17. The content item referral system of claim 16 wherein said user action behaviors include navigational and content item selection actions.
18. The content item referral system of claim 17 wherein said attributed data defines an implicit level of interest by said user in a predetermined content item.
19. A content item referral system executable by a server computer system coupleable to a communications network and interactively responsive to user actions in connection with the review and selection of media content items through distributed
client computer systems, including the sampling of media content items, to provide automated generation of recommended sets of media content items, said content item referral system comprising: a) an expert database containing attributed expert weighting
data defining a first node connected network describing a defined set of content items; b) a user profile database containing a plurality of user profiles, wherein each said user profile includes attributed personalized weighting data for a respective
subset of said defined set of content items, wherein said attributed personalized weighting data is derived from explicit and implicit user actions correlated to said plurality of user profiles, and wherein said attributed personalized weighing data
defines a second node connected network; c) a referral system, coupled to said expert database and said user profile database, responsive to a user query to provide a list of recommended media content items to evaluate a plurality of traversal paths
through said first and second node connected networks qualified by a combination of said attributed expert weighting data and said attributed personalized weighting data having at least a determined minimum aggregate weighting, the terminal nodes of said
traversal paths representing said list of recommended media content items.

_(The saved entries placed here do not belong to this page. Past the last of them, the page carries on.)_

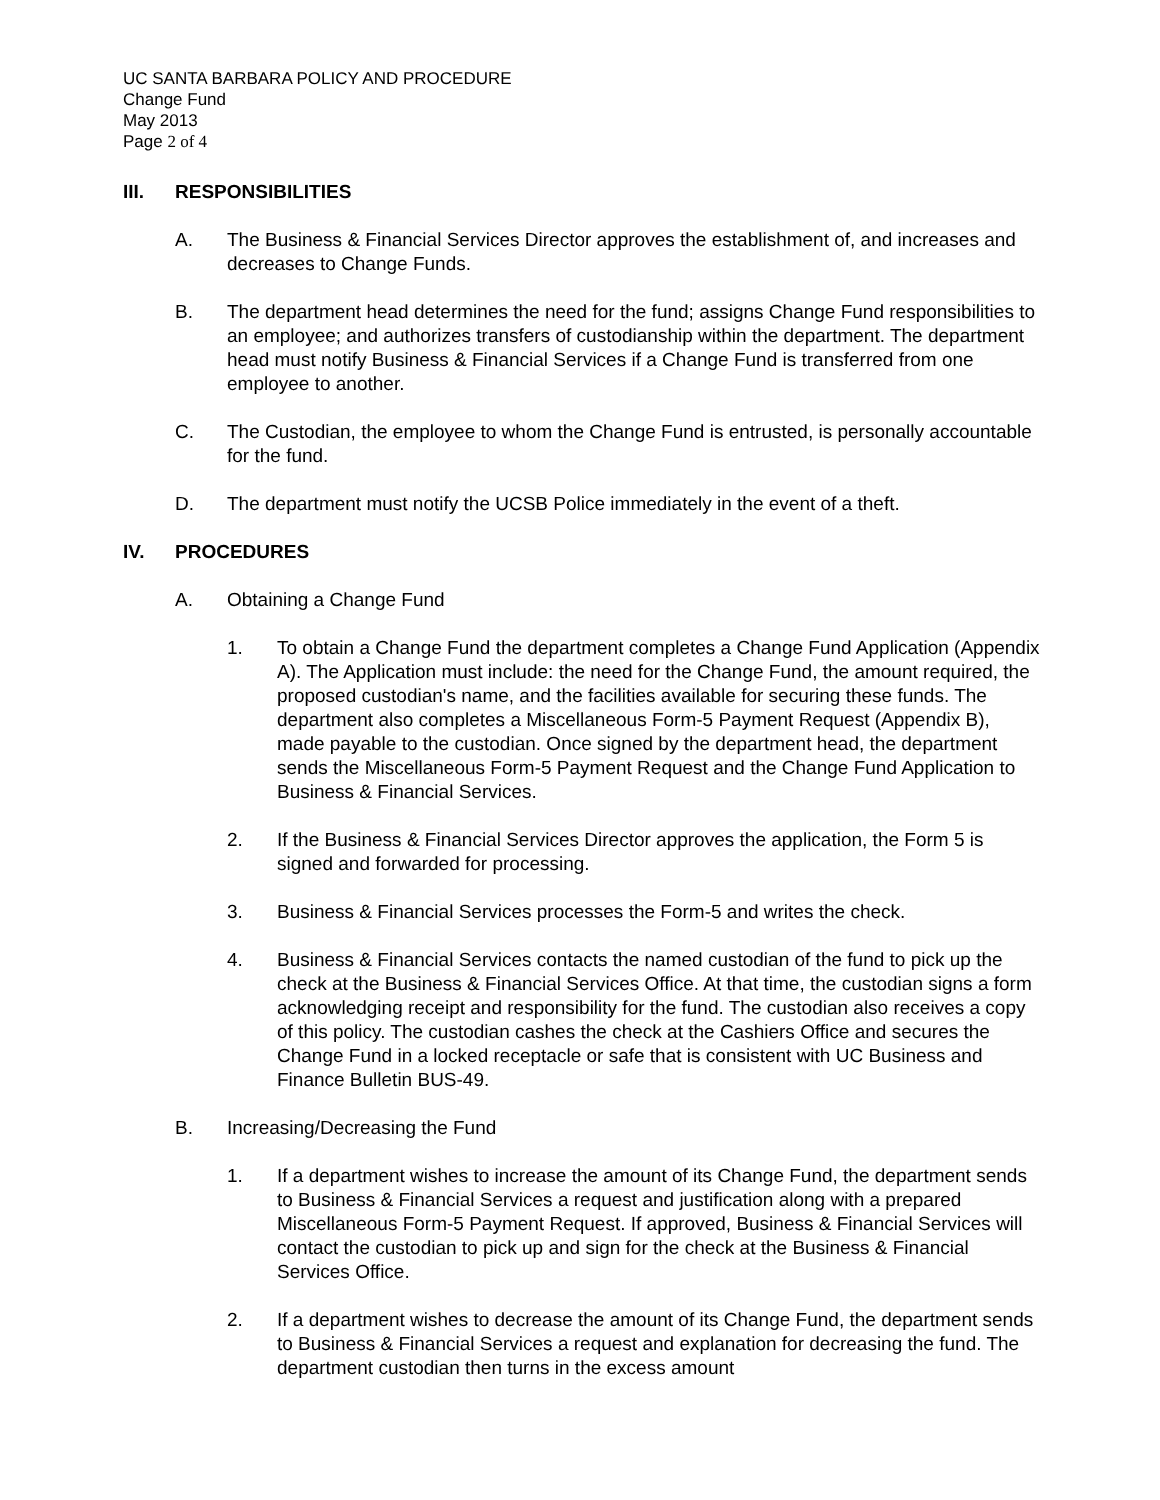UC SANTA BARBARA POLICY AND PROCEDURE
Change Fund
May 2013
Page 2 of 4
III. RESPONSIBILITIES
A. The Business & Financial Services Director approves the establishment of, and increases and decreases to Change Funds.
B. The department head determines the need for the fund; assigns Change Fund responsibilities to an employee; and authorizes transfers of custodianship within the department. The department head must notify Business & Financial Services if a Change Fund is transferred from one employee to another.
C. The Custodian, the employee to whom the Change Fund is entrusted, is personally accountable for the fund.
D. The department must notify the UCSB Police immediately in the event of a theft.
IV. PROCEDURES
A. Obtaining a Change Fund
1. To obtain a Change Fund the department completes a Change Fund Application (Appendix A). The Application must include: the need for the Change Fund, the amount required, the proposed custodian's name, and the facilities available for securing these funds. The department also completes a Miscellaneous Form-5 Payment Request (Appendix B), made payable to the custodian. Once signed by the department head, the department sends the Miscellaneous Form-5 Payment Request and the Change Fund Application to Business & Financial Services.
2. If the Business & Financial Services Director approves the application, the Form 5 is signed and forwarded for processing.
3. Business & Financial Services processes the Form-5 and writes the check.
4. Business & Financial Services contacts the named custodian of the fund to pick up the check at the Business & Financial Services Office. At that time, the custodian signs a form acknowledging receipt and responsibility for the fund. The custodian also receives a copy of this policy. The custodian cashes the check at the Cashiers Office and secures the Change Fund in a locked receptacle or safe that is consistent with UC Business and Finance Bulletin BUS-49.
B. Increasing/Decreasing the Fund
1. If a department wishes to increase the amount of its Change Fund, the department sends to Business & Financial Services a request and justification along with a prepared Miscellaneous Form-5 Payment Request. If approved, Business & Financial Services will contact the custodian to pick up and sign for the check at the Business & Financial Services Office.
2. If a department wishes to decrease the amount of its Change Fund, the department sends to Business & Financial Services a request and explanation for decreasing the fund. The department custodian then turns in the excess amount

20. The content item referral system of claim 19 wherein said referral system is responsive to group behavioral data reflecting explicit and implicit user actions correlated to content items within said set of content items.
21. The content item referral system of claim 20 further comprising a weighting filter coupled between said expert database and said referral system, said weighting filter providing for the normalization of said attributed expert weighting data
with respect to said attributed personalized weighting data.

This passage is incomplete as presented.